> [Task instructions]: What's needed is an exact copy of the lines from the one that contains "[132,493,364,510] call: /random/noun/a?count=3" to the end of the data below, leaving the pictures out.
┏━━
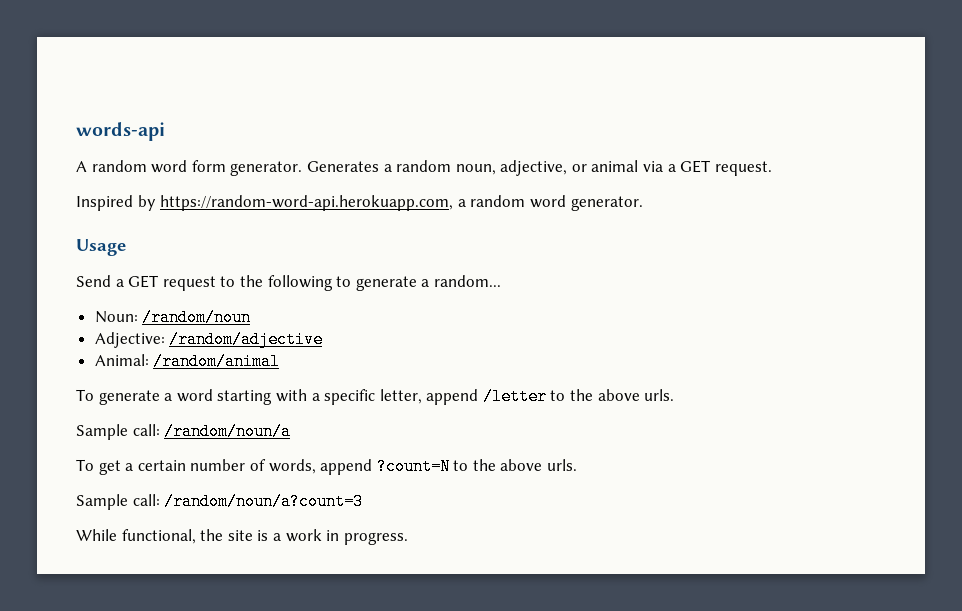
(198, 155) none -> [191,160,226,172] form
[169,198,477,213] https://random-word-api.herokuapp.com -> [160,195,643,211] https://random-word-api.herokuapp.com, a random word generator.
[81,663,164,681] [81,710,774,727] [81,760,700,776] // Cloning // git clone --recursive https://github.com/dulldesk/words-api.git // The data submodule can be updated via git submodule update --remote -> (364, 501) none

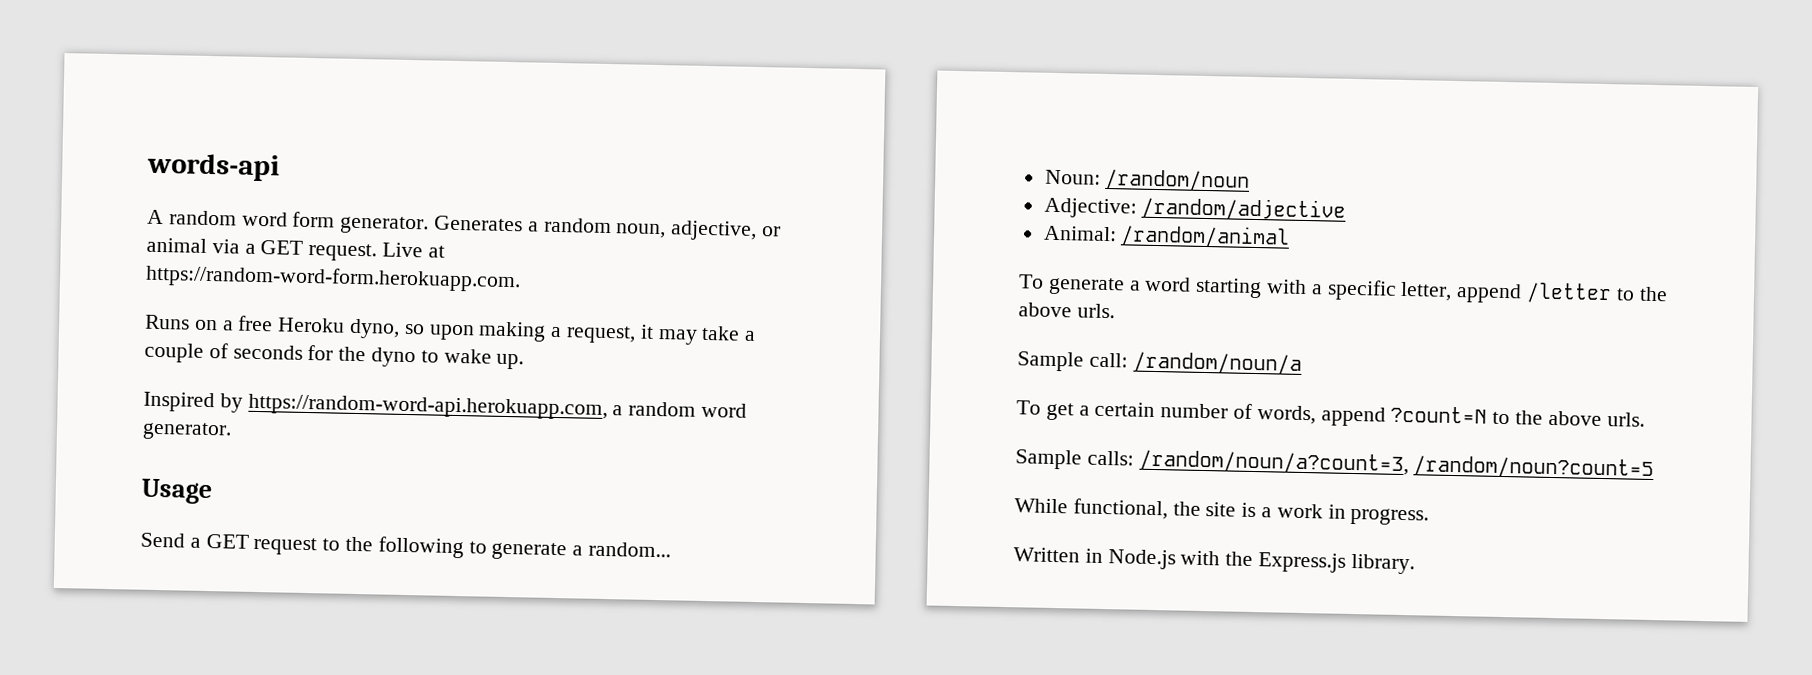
(772, 168) none -> [382,242,445,258] [145,264,521,293] [145,314,757,345] [144,342,525,370] Live at https://random-word-form.herokuapp.com. // Runs on a free Heroku dyno, so upon making a request, it may take a couple of seconds for the dyno to wake up.
[132,493,364,510] call: /random/noun/a?count=3 -> [1086,449,1655,481] calls: /random/noun/a?count=3, /random/noun?count=5
(408, 538) none -> [1013,547,1415,575] // Written in Node.js with the Express.js library.

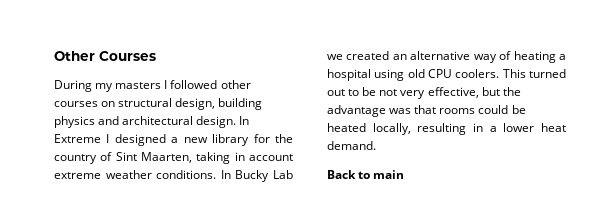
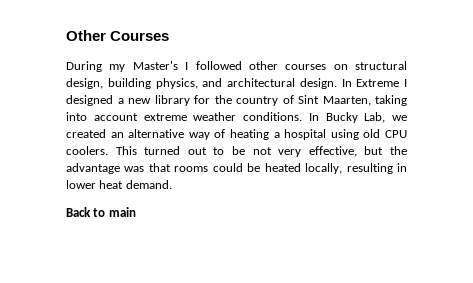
[115,82,162,89] masters -> [132,61,178,70] Master's
[54,116,95,128] physics -> [155,78,198,89] physics,
[234,152,245,161] in -> [66,112,87,121] into
[273,170,293,179] Lab -> [364,112,386,123] Lab,
[489,126,497,132] a -> (408, 167) none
┗━━
> [Final answer]:
[132,493,364,510] call: /random/noun/a?count=3 -> [1086,449,1655,481] calls: /random/noun/a?count=3, /random/noun?count=5
(408, 538) none -> [1013,547,1415,575] // Written in Node.js with the Express.js library.

[115,82,162,89] masters -> [132,61,178,70] Master's
[54,116,95,128] physics -> [155,78,198,89] physics,
[234,152,245,161] in -> [66,112,87,121] into
[273,170,293,179] Lab -> [364,112,386,123] Lab,
[489,126,497,132] a -> (408, 167) none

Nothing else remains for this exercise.